# WHAT IS BEING ASKED
Read through the material below and find each line that has the word "instructionsRequired"; copy it.

= = = =

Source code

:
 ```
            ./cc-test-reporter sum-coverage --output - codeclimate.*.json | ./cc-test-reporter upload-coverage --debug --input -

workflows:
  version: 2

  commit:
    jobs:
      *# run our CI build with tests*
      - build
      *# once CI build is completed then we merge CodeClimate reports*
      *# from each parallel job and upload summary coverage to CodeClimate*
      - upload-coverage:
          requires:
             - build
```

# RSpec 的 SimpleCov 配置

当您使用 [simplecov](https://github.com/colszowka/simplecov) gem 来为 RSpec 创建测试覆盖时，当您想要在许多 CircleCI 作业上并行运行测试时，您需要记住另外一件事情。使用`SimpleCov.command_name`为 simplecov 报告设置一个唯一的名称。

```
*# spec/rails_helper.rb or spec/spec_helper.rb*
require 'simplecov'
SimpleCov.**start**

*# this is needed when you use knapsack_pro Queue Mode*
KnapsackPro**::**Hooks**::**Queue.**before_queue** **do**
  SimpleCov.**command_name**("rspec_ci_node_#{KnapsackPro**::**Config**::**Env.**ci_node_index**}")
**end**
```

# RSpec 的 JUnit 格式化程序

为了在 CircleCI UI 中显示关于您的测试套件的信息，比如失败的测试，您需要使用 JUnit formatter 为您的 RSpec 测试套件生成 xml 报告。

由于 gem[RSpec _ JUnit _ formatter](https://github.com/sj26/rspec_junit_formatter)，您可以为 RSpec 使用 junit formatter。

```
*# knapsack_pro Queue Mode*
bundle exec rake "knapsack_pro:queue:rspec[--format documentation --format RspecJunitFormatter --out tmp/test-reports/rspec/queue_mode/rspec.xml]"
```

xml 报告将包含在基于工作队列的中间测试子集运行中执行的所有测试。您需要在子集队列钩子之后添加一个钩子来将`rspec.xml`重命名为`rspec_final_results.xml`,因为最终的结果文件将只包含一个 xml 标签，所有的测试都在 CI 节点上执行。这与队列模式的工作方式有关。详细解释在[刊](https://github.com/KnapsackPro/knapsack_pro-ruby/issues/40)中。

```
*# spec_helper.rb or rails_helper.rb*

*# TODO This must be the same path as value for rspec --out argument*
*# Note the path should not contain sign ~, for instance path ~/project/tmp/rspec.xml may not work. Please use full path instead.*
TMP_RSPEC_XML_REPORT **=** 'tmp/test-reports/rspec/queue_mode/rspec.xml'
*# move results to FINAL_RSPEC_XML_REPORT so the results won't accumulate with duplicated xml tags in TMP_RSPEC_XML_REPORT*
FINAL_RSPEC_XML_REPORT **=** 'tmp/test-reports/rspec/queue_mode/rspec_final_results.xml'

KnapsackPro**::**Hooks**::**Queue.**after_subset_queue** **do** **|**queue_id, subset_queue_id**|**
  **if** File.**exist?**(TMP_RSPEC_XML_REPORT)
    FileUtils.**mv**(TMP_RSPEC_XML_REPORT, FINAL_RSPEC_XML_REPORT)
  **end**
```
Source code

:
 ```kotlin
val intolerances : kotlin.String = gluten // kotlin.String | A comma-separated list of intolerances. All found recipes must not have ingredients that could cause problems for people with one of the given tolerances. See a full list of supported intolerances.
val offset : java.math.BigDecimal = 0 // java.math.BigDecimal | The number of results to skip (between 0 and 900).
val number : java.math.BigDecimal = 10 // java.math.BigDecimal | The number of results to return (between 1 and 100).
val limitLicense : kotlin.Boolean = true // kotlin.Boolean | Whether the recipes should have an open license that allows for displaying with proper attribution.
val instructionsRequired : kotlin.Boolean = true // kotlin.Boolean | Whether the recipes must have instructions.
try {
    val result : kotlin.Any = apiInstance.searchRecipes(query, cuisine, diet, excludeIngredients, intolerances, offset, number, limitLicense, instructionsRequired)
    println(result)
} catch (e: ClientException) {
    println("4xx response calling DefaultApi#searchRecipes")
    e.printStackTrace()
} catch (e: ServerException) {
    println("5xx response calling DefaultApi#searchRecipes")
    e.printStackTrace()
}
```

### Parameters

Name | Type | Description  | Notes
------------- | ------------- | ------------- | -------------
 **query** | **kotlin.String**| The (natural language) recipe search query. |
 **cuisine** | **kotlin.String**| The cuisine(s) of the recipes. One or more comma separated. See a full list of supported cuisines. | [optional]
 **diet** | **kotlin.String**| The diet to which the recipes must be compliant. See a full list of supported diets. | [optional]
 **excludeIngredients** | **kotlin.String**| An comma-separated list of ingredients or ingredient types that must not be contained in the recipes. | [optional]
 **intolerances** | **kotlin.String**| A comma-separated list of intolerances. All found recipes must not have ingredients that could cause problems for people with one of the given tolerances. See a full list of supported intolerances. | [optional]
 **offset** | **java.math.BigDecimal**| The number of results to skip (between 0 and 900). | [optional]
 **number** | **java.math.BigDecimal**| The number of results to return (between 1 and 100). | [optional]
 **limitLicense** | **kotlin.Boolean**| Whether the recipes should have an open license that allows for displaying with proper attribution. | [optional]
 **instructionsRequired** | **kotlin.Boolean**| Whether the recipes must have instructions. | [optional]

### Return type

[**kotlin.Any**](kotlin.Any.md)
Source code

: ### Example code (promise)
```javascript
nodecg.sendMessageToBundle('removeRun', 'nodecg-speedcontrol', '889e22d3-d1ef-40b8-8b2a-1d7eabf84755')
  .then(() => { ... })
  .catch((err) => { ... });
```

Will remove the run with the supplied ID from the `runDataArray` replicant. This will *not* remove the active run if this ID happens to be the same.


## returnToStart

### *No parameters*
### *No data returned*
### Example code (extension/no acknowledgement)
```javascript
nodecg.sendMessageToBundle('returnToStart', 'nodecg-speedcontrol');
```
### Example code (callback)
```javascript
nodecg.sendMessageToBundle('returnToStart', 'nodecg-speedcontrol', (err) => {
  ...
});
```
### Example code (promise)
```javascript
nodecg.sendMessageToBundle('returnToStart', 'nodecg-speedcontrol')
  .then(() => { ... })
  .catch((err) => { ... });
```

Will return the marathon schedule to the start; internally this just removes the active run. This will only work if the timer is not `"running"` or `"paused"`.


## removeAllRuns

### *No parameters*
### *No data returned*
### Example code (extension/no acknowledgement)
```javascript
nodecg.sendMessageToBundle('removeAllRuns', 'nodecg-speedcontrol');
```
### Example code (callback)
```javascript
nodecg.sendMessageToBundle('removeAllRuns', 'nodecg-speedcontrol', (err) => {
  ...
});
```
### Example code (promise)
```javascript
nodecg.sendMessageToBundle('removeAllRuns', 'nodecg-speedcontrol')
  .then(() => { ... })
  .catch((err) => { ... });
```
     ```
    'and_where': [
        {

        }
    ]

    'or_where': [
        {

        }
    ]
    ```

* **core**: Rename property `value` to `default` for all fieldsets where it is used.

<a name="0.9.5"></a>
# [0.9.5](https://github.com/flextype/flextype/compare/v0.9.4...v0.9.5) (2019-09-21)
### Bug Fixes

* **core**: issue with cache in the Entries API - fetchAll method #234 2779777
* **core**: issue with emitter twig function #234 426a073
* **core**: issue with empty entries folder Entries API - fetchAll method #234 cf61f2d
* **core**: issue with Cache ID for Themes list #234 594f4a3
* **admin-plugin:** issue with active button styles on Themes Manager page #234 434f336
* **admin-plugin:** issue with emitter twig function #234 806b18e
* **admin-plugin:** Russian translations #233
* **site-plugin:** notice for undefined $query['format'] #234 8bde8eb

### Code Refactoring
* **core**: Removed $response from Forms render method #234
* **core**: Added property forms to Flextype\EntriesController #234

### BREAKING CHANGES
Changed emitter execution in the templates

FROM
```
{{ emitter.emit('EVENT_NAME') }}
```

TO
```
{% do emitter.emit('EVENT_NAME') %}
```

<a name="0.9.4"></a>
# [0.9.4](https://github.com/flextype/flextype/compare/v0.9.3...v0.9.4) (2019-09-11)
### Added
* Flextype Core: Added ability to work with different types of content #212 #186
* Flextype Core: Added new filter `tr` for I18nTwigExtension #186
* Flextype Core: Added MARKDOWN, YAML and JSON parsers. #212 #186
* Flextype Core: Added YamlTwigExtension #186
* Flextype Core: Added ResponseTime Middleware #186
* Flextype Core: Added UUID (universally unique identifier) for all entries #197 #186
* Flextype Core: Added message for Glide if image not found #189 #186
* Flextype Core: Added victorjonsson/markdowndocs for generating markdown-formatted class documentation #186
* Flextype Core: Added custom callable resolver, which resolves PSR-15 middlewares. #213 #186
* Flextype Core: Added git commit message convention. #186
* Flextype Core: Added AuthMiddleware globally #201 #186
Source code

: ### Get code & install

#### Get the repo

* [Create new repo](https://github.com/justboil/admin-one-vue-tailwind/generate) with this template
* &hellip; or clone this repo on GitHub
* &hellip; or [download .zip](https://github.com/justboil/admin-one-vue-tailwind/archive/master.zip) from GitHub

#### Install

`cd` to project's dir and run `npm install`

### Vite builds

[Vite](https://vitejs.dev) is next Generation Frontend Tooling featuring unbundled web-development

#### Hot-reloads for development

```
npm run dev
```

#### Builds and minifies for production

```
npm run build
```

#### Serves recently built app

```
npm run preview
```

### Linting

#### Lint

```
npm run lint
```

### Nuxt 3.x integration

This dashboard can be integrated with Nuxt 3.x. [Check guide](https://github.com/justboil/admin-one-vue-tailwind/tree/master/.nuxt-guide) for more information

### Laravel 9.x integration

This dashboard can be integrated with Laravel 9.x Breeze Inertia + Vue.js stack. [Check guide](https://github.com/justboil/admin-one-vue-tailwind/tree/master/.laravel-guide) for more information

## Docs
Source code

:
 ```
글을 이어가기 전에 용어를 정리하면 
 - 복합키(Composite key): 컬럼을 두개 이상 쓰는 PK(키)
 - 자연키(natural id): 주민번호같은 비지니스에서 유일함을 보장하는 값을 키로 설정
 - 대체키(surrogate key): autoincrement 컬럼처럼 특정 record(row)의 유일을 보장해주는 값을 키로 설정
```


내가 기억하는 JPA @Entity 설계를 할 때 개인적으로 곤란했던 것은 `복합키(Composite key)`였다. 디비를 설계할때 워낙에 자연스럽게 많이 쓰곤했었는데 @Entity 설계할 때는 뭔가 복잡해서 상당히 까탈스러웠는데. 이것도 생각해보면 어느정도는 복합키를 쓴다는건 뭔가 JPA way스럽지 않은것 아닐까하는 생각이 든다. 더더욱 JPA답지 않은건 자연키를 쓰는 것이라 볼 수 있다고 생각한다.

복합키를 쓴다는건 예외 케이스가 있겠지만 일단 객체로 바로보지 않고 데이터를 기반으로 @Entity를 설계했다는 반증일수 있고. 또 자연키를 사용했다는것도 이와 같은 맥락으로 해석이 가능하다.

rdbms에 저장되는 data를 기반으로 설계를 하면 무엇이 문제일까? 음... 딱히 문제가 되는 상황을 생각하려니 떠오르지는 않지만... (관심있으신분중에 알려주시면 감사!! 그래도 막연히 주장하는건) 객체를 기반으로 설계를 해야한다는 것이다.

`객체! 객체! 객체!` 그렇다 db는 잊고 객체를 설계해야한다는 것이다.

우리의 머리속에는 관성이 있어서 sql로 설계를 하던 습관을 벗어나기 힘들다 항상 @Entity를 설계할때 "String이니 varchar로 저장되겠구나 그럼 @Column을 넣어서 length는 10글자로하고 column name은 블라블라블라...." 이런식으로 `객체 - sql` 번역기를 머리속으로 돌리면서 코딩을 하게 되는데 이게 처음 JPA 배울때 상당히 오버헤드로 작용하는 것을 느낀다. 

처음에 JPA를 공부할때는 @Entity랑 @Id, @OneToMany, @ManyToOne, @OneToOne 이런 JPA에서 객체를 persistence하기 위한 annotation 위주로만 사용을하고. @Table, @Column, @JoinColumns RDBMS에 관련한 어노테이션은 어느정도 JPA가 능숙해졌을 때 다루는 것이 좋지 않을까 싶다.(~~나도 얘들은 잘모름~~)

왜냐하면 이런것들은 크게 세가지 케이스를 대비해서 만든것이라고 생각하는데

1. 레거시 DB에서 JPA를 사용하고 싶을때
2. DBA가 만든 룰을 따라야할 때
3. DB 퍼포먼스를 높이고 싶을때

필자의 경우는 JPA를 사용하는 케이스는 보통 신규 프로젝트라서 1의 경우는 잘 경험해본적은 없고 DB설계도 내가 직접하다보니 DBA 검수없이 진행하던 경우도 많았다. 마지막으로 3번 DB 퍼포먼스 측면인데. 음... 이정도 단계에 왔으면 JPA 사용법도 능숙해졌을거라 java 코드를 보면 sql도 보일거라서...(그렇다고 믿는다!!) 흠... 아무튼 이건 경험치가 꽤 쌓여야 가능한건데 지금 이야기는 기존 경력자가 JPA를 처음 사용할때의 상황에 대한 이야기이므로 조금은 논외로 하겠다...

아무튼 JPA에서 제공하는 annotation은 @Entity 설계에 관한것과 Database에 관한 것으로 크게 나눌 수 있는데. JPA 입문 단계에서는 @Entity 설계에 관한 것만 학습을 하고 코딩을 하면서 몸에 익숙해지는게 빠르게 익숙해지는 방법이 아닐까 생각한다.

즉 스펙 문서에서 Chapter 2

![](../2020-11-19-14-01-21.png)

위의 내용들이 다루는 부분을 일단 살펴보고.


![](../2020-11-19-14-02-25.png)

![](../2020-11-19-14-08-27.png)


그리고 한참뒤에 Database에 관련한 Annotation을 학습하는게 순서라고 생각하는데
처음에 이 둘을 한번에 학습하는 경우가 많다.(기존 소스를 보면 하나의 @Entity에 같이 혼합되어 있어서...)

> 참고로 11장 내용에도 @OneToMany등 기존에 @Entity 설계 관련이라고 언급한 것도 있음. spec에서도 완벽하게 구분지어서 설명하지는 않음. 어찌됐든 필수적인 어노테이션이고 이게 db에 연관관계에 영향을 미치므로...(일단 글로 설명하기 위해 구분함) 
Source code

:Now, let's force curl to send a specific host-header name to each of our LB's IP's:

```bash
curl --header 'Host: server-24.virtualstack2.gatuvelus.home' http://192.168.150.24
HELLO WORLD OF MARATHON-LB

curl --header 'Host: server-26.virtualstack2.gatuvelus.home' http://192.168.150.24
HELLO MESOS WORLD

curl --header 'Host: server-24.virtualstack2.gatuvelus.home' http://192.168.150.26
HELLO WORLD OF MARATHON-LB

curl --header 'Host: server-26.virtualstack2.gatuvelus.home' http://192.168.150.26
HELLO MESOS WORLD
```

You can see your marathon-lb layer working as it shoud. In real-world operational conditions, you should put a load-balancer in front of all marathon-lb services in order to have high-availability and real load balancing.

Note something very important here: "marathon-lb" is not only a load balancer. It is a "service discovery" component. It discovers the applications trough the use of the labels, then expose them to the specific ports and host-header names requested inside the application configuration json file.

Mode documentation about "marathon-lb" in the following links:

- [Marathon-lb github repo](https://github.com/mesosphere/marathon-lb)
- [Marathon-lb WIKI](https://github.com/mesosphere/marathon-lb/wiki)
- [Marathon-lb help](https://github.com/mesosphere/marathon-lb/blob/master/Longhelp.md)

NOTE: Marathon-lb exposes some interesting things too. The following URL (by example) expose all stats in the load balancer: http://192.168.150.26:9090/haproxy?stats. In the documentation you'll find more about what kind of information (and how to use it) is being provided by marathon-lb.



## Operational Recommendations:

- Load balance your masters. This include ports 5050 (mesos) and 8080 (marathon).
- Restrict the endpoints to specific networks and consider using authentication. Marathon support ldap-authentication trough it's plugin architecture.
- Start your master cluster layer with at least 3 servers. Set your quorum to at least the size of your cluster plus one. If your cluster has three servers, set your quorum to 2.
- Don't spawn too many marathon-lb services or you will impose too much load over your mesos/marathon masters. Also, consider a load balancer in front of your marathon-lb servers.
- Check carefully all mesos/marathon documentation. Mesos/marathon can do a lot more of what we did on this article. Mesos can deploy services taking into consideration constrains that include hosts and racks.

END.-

= = = =

# TASK RESPONSE
val instructionsRequired : kotlin.Boolean = true // kotlin.Boolean | Whether the recipes must have instructions.
    val result : kotlin.Any = apiInstance.searchRecipes(query, cuisine, diet, excludeIngredients, intolerances, offset, number, limitLicense, instructionsRequired)
 **instructionsRequired** | **kotlin.Boolean**| Whether the recipes must have instructions. | [optional]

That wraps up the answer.